= TASK DIRECTIONS =
Run through the records and, wherever a line holds the word "الصفحة", return that line.

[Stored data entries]
>>>>

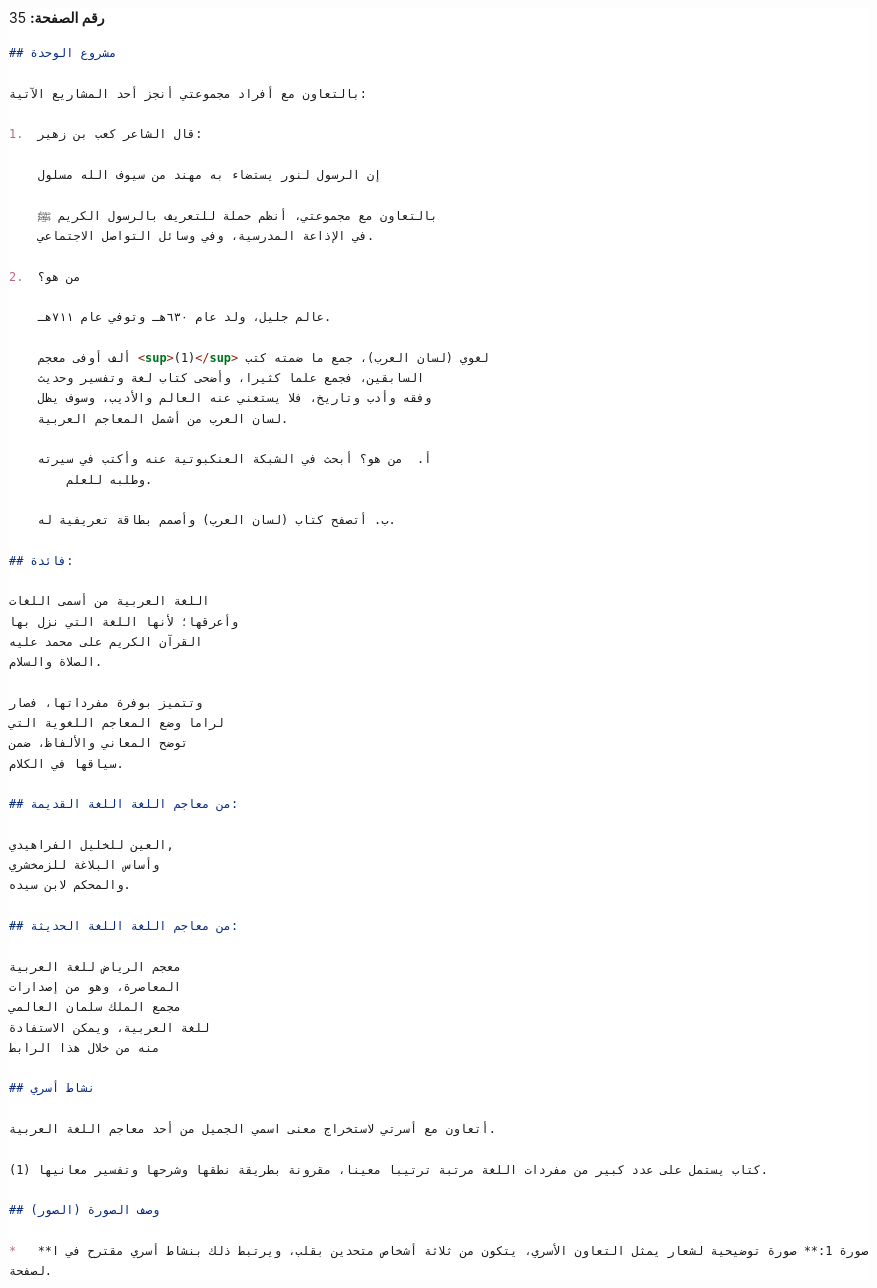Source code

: **رقم الصفحة:** 35
```markdown
## مشروع الوحدة

بالتعاون مع أفراد مجموعتي أنجز أحد المشاريع الآتية:

1.  قال الشاعر كعب بن زهير:

    إن الرسول لنور يستضاء به مهند من سيوف الله مسلول

    بالتعاون مع مجموعتي، أنظم حملة للتعريف بالرسول الكريم ﷺ
    في الإذاعة المدرسية، وفي وسائل التواصل الاجتماعي.

2.  من هو؟

    عالم جليل، ولد عام ٦٣٠هـ وتوفي عام ٧١١هـ.

    ألف أوفى معجم <sup>(1)</sup> لغوي (لسان العرب)، جمع ما ضمته كتب
    السابقين، فجمع علما كثيرا، وأضحى كتاب لغة وتفسير وحديث
    وفقه وأدب وتاريخ، فلا يستغني عنه العالم والأديب، وسوف يظل
    لسان العرب من أشمل المعاجم العربية.

    أ.  من هو؟ أبحث في الشبكة العنكبوتية عنه وأكتب في سيرته
        وطلبه للعلم.

    ب. أتصفح كتاب (لسان العرب) وأصمم بطاقة تعريفية له.

## فائدة:

اللغة العربية من أسمى اللغات
وأعرقها؛ لأنها اللغة التي نزل بها
القرآن الكريم على محمد عليه
الصلاة والسلام.

وتتميز بوفرة مفرداتها، فصار
لراما وضع المعاجم اللغوية التي
توضح المعاني والألفاظ، ضمن
سياقها في الكلام.

## من معاجم اللغة اللغة القديمة:

العين للخليل الفراهيدي,
وأساس البلاغة للزمخشري
والمحكم لابن سيده.

## من معاجم اللغة اللغة الحديثة:

معجم الرياض للغة العربية
المعاصرة، وهو من إصدارات
مجمع الملك سلمان العالمي
للغة العربية، ويمكن الاستفادة
منه من خلال هذا الرابط

## نشاط أسري

أتعاون مع أسرتي لاستخراج معنى اسمي الجميل من أحد معاجم اللغة العربية.

(1) كتاب يستمل على عدد كبير من مفردات اللغة مرتبة ترتيبا معينا، مقرونة بطريقة نطقها وشرحها وتفسير معانيها.

## وصف الصورة (الصور)

*   **صورة 1:** صورة توضيحية لشعار يمثل التعاون الأسري، يتكون من ثلاثة أشخاص متحدين بقلب، ويرتبط ذلك بنشاط أسري مقترح في الصفحة.
```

<<<<

= OUTPUT BELOW =
: **رقم الصفحة:** 35
*   **صورة 1:** صورة توضيحية لشعار يمثل التعاون الأسري، يتكون من ثلاثة أشخاص متحدين بقلب، ويرتبط ذلك بنشاط أسري مقترح في الصفحة.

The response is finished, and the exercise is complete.